Autorità indipendenti
Bankitalia, il tardo-grillismo di Renzi obbliga tutti a difendere Visco
Il mandato di Ignazio Visco volge al termine, non senza ombre ed errori. Che la azione di vigilante dell’istituzione da lui guidata sia stata ora tardiva, ora debole, è un sospetto quantomeno legittimo, anche a giudicare le dimensioni quasi sistemiche assunte dalla crisi di quattro banche regionale medio piccole. Controllare prima – ed è uno dei compiti di Bankitalia – avrebbe evitato l’allargamento della cancrena, la pena di molti risparmiatori, e l’allargarsi di un’ennesima macchia sulla classe dirigente italiana politica e non.
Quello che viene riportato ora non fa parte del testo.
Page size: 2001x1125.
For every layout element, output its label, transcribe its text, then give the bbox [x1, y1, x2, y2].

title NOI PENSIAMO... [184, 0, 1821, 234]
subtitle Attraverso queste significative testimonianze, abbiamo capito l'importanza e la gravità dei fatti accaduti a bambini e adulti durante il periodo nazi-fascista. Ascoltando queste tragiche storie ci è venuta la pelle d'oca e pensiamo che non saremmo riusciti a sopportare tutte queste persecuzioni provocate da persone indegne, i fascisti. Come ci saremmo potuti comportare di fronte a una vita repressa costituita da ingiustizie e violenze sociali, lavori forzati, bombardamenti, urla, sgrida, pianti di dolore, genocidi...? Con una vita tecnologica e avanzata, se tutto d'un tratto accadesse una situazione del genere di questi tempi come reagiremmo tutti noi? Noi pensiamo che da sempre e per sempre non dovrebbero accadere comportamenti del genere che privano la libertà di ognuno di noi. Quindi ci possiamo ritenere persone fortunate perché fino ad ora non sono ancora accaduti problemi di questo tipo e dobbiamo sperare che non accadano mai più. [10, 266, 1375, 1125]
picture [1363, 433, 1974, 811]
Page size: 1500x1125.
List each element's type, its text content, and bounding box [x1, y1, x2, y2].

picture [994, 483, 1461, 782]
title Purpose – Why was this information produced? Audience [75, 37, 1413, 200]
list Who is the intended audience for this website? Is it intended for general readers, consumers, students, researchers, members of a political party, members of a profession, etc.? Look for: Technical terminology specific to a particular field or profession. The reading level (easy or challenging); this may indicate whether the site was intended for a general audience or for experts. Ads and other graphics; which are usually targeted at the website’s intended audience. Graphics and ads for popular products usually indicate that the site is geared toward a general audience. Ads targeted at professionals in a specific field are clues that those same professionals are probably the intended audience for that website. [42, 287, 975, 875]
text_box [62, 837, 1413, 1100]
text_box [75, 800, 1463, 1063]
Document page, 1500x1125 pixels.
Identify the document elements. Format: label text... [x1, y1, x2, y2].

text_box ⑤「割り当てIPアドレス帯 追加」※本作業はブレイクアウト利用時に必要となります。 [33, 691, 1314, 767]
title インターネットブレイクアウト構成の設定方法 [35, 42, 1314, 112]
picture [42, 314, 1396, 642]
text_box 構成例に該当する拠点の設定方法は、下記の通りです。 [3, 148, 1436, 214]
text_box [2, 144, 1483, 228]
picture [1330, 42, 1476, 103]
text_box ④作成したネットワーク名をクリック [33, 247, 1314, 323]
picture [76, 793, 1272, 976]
Mettere in discussione dunque quell’operato non sarebbe stato scandaloso, a patto di farlo nei modi giusti, con la prudenza istituzionale che la questione meritava, con il rispetto per un’istituzione terza, e che tale deve rimanere, rispetto al potere politico.
Esattamente quel che è mancato a Matteo Renzi e al suo partito – nel senso che è di lui, e non lui del partito – nell’affrontare la vicenda. La legge vigente prevede che a nominare (e revocare) il governatore sia un decreto del presidente della Repubblica, su proposta del Presidente del Consiglio approvata dai ministri, dopo aver sentito il direttorio di Bankitalia stessa. Una costruzione istituzionale molto articolata, proprio per proteggere l’indipendenza di una figura di garanzia che dev’essere terza e indipendente. Che non deve temere la politica, e anzi che non deve guardare in faccia a nessuno per tutela il risparmio e l’equilibrio economico: che dev’essere severa e imparziale, anche (o tanto più) se a combinare guai sono i politici (o i loro famigli).
In questo quadro, Renzi, apertamente e volutamente, ha rotto gli equilibri di e tra poteri, per intestare al Pd – cioè a se stesso – la richiesta di non confermare Visco, coi toni espliciti della cacciata: forse per poter spendere in campagna elettorale almeno un tentativo di rimozione, poi bloccato dalla “vecchia politica”. La prima mozione parlamentare del Pd – da presentare in un parlamento che come detto sopra non ha alcuna competenza sul punto – andava appunto in questa direzione; con la mediazione di Gentiloni (e nella distanza siderale e gelida rispetto al Presidente Mattarella) si è arrivati poi a un compromesso. Renzi lascia comunque intendere che se conferma di Visco sarà, non sarà roba sua, e nessuno deve dire che è stato lui a volerla. La mossa – pachidermica – consente di dire, ai grillini, che loro hanno posto il problema Visco per tempo e nessuno li ha ascoltati, rivendicando una primazia che efffettivamente hanno. Permette a Brunetta – lui – di ergersi a tutore dell’ordine istituzionale e del rispetto delle regole. Impone a Mattarella la durezza necessaria quando ci si comporta di fronte alla divisione dei poteri come se si fosse in una sparatoria al saloon. E consente, infine, a Ignazio Visco di ricordare che lui è ovviamente disponibile ad essere ascoltato dalla commissione d’inchiesta della parlamento, dove si presenterà con tutti i documenti a sua disposizione. Sarà difficile, vero o no che sia, spiegare a un’opinione pubblica sempre più umorale che la forzatura renziana non è stata fatta per paura che da quelle carte emergesse qualcosa di fastidioso per il partito di Renzi e dei suoi commilitoni toscani. E così, dopo scandali bancari e crack assortiti, oggi ci troviamo circondati da proclami istituzionali e solenni articolesse che difendono Visco a spada tratta.
Niente da dire, dunque: davvero un capolavoro.